This will nicely output

Test Summary:            | Pass  Total  Time
trigonometric identities |    4      4  0.2s

which comes handy for grouping tests applied to a single function or concept. Test functions may require additional packages to your minimum working environment specified at your package root folder. An additional virtual environment may be specified for tests! To develop my tests interactively, I like using TestEnv. Unfortunately, using Pkg.activate in tests would not work there, you. You need TestEnv to have access to your package functions;

In your package environment,

using TestEnv
TestEnv.activate()

will activate the test environment.

To reactivate the normal environment,

Pkg.activate(".")

Here is a nice thread to read more on that.

R

testhat

Testing non-pure functions and classes

For nondeterministic functions, provide the random seed or variables needed by the function as arguments to make them deterministic.
For stateful functions, test postconditions to ensure the internal state changes as expected.
For functions with I/O side effects, create mock files to verify proper input reading and expected output.

Python

def file_to_upper(in_file, out_file):
    fout = open(out_file, 'w')
    with open(in_file, 'r') as f:
        for line in f:
            fout.write(line.upper())
    fout.close()

import tempfile
import os

def test_file_to_upper():
    in_file = tempfile.NamedTemporaryFile(delete=False, mode='w')
    out_file = tempfile.NamedTemporaryFile(delete=False)
    out_file.close()
    in_file.write("test123\nthetest")
    in_file.close()
    file_to_upper(in_file.name, out_file.name)
    with open(out_file.name, 'r') as f:
        data = f.read()
        assert data == "TEST123\nTHETEST"
    os.unlink(in_file.name)

• Set problem 1:
Copy the rows verbatim, from their start through the line containing "var sketch = newSketch(context, id".
The testing excerpt and the rows that follow it are separate, unrelated material.

• Records provided:

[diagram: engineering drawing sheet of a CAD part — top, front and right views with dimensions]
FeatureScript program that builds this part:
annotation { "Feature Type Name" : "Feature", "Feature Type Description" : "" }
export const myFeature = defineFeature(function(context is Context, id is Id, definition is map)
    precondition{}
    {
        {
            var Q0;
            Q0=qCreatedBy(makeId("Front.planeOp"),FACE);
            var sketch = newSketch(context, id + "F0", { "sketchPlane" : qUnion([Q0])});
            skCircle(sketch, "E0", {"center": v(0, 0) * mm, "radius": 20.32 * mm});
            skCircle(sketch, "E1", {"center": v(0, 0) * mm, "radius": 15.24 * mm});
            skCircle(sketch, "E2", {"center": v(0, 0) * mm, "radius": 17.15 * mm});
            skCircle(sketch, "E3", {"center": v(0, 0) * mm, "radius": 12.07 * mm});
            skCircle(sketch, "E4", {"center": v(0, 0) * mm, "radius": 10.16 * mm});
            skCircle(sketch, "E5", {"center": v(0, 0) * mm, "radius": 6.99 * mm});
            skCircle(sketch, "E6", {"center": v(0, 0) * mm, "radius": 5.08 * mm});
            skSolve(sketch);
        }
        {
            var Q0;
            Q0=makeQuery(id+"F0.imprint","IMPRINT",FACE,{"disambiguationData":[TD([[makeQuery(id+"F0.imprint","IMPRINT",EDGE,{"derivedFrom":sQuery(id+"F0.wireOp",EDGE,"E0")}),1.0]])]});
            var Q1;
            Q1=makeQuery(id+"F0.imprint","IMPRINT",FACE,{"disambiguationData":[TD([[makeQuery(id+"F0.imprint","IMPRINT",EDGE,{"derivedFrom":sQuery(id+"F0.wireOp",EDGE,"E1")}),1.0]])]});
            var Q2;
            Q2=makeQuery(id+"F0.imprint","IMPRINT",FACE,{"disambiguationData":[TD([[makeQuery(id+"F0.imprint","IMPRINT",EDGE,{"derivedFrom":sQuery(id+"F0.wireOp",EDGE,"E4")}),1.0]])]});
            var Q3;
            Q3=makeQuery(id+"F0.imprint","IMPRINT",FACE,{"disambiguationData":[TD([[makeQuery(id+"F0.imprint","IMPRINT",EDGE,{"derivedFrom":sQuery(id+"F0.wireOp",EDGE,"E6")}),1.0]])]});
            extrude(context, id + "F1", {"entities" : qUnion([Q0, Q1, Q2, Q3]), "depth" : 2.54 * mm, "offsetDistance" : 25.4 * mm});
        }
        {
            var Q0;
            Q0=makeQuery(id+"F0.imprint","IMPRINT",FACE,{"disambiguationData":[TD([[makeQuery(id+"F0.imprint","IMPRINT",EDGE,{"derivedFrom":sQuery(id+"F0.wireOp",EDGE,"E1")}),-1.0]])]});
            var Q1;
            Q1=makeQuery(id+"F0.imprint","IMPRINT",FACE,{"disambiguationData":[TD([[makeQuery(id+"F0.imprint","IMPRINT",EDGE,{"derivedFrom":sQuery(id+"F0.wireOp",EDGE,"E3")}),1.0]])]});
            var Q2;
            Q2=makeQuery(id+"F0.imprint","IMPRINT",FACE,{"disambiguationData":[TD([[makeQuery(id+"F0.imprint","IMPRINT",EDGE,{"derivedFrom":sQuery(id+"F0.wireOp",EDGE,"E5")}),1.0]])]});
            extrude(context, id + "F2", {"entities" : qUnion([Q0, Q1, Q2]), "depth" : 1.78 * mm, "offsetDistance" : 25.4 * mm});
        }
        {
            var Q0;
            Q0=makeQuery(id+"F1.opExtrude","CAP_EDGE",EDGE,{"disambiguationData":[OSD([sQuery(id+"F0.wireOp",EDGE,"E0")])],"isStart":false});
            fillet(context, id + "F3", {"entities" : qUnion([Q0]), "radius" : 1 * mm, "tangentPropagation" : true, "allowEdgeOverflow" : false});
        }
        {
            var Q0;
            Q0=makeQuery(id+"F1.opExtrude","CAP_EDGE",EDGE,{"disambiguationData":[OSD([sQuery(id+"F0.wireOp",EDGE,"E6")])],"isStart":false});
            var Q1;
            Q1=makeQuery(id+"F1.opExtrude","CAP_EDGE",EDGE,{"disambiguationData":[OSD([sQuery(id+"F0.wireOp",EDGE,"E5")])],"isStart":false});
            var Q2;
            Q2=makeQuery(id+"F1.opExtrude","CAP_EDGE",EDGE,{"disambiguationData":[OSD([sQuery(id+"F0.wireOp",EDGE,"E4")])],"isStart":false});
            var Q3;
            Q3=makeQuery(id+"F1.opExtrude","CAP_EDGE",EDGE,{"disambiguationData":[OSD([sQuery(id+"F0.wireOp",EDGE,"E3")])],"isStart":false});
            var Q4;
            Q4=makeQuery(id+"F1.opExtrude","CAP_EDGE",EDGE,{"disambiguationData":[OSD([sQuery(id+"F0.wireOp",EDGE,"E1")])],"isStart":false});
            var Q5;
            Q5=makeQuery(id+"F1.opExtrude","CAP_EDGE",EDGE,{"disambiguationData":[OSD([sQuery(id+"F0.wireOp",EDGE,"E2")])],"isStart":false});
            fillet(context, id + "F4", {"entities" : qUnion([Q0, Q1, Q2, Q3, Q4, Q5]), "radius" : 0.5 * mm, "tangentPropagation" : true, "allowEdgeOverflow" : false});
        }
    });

• Set problem 2:
The testing excerpt advises passing the random seed, or the variables a nondeterministic function needs, as arguments. What purpose does it give for this?

• Full answer 1:
[diagram: engineering drawing sheet of a CAD part — top, front and right views with dimensions]
FeatureScript program that builds this part:
annotation { "Feature Type Name" : "Feature", "Feature Type Description" : "" }
export const myFeature = defineFeature(function(context is Context, id is Id, definition is map)
    precondition{}
    {
        {
            var Q0;
            Q0=qCreatedBy(makeId("Front.planeOp"),FACE);
            var sketch = newSketch(context, id + "F0", { "sketchPlane" : qUnion([Q0])});

• Full answer 2:
Supplying the random seed or the needed variables as arguments makes the function deterministic.